_Entries provided_.

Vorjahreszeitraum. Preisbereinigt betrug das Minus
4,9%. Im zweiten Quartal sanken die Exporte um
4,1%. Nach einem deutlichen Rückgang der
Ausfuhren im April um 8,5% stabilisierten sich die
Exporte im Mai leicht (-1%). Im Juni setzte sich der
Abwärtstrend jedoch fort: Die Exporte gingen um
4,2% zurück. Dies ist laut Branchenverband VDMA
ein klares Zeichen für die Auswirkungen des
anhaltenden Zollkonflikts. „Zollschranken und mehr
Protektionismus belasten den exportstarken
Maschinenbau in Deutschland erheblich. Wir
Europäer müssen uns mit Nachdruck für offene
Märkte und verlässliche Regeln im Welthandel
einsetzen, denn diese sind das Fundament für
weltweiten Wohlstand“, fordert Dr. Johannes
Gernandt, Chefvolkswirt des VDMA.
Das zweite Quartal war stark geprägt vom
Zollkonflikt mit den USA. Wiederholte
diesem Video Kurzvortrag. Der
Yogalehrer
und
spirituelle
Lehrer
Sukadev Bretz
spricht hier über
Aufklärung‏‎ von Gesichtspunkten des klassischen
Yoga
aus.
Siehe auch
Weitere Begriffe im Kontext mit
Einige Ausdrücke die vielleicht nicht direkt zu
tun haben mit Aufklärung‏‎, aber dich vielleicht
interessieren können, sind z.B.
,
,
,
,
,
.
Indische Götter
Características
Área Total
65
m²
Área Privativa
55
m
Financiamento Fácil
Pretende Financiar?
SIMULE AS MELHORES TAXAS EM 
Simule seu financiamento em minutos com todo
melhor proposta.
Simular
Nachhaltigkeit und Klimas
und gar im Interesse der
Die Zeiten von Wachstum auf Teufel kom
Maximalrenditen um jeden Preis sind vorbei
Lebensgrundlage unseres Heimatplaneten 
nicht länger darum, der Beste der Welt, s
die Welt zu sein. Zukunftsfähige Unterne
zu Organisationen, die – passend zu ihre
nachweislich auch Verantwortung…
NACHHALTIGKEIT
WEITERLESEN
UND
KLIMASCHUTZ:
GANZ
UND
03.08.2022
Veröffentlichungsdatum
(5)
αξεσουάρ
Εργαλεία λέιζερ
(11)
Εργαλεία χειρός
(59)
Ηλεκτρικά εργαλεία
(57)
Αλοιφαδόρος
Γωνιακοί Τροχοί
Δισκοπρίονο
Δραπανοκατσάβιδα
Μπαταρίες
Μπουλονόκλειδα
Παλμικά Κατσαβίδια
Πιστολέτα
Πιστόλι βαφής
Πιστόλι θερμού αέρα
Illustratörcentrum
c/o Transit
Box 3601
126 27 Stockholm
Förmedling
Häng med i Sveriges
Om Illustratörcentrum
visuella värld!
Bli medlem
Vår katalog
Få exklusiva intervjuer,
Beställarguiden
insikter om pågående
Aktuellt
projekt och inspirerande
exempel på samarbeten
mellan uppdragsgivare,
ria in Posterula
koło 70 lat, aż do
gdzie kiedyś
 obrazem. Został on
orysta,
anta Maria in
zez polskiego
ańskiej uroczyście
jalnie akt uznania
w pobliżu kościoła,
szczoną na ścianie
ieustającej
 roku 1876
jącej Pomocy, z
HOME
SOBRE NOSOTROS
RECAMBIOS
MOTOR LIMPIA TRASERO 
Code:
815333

_Your task_. Extract each line of the listing above, copying it word for word.

_Reply_.
Vorjahreszeitraum. Preisbereinigt betrug das Minus
4,9%. Im zweiten Quartal sanken die Exporte um
4,1%. Nach einem deutlichen Rückgang der
Ausfuhren im April um 8,5% stabilisierten sich die
Exporte im Mai leicht (-1%). Im Juni setzte sich der
Abwärtstrend jedoch fort: Die Exporte gingen um
4,2% zurück. Dies ist laut Branchenverband VDMA
ein klares Zeichen für die Auswirkungen des
anhaltenden Zollkonflikts. „Zollschranken und mehr
Protektionismus belasten den exportstarken
Maschinenbau in Deutschland erheblich. Wir
Europäer müssen uns mit Nachdruck für offene
Märkte und verlässliche Regeln im Welthandel
einsetzen, denn diese sind das Fundament für
weltweiten Wohlstand“, fordert Dr. Johannes
Gernandt, Chefvolkswirt des VDMA.
Das zweite Quartal war stark geprägt vom
Zollkonflikt mit den USA. Wiederholte
diesem Video Kurzvortrag. Der
Yogalehrer
und
spirituelle
Lehrer
Sukadev Bretz
spricht hier über
Aufklärung‏‎ von Gesichtspunkten des klassischen
Yoga
aus.
Siehe auch
Weitere Begriffe im Kontext mit
Einige Ausdrücke die vielleicht nicht direkt zu
tun haben mit Aufklärung‏‎, aber dich vielleicht
interessieren können, sind z.B.
,
,
,
,
,
.
Indische Götter
Características
Área Total
65
m²
Área Privativa
55
m
Financiamento Fácil
Pretende Financiar?
SIMULE AS MELHORES TAXAS EM 
Simule seu financiamento em minutos com todo
melhor proposta.
Simular
Nachhaltigkeit und Klimas
und gar im Interesse der
Die Zeiten von Wachstum auf Teufel kom
Maximalrenditen um jeden Preis sind vorbei
Lebensgrundlage unseres Heimatplaneten 
nicht länger darum, der Beste der Welt, s
die Welt zu sein. Zukunftsfähige Unterne
zu Organisationen, die – passend zu ihre
nachweislich auch Verantwortung…
NACHHALTIGKEIT
WEITERLESEN
UND
KLIMASCHUTZ:
GANZ
UND
03.08.2022
Veröffentlichungsdatum
(5)
αξεσουάρ
Εργαλεία λέιζερ
(11)
Εργαλεία χειρός
(59)
Ηλεκτρικά εργαλεία
(57)
Αλοιφαδόρος
Γωνιακοί Τροχοί
Δισκοπρίονο
Δραπανοκατσάβιδα
Μπαταρίες
Μπουλονόκλειδα
Παλμικά Κατσαβίδια
Πιστολέτα
Πιστόλι βαφής
Πιστόλι θερμού αέρα
Illustratörcentrum
c/o Transit
Box 3601
126 27 Stockholm
Förmedling
Häng med i Sveriges
Om Illustratörcentrum
visuella värld!
Bli medlem
Vår katalog
Få exklusiva intervjuer,
Beställarguiden
insikter om pågående
Aktuellt
projekt och inspirerande
exempel på samarbeten
mellan uppdragsgivare,
ria in Posterula
koło 70 lat, aż do
gdzie kiedyś
 obrazem. Został on
orysta,
anta Maria in
zez polskiego
ańskiej uroczyście
jalnie akt uznania
w pobliżu kościoła,
szczoną na ścianie
ieustającej
 roku 1876
jącej Pomocy, z
HOME
SOBRE NOSOTROS
RECAMBIOS
MOTOR LIMPIA TRASERO 
Code:
815333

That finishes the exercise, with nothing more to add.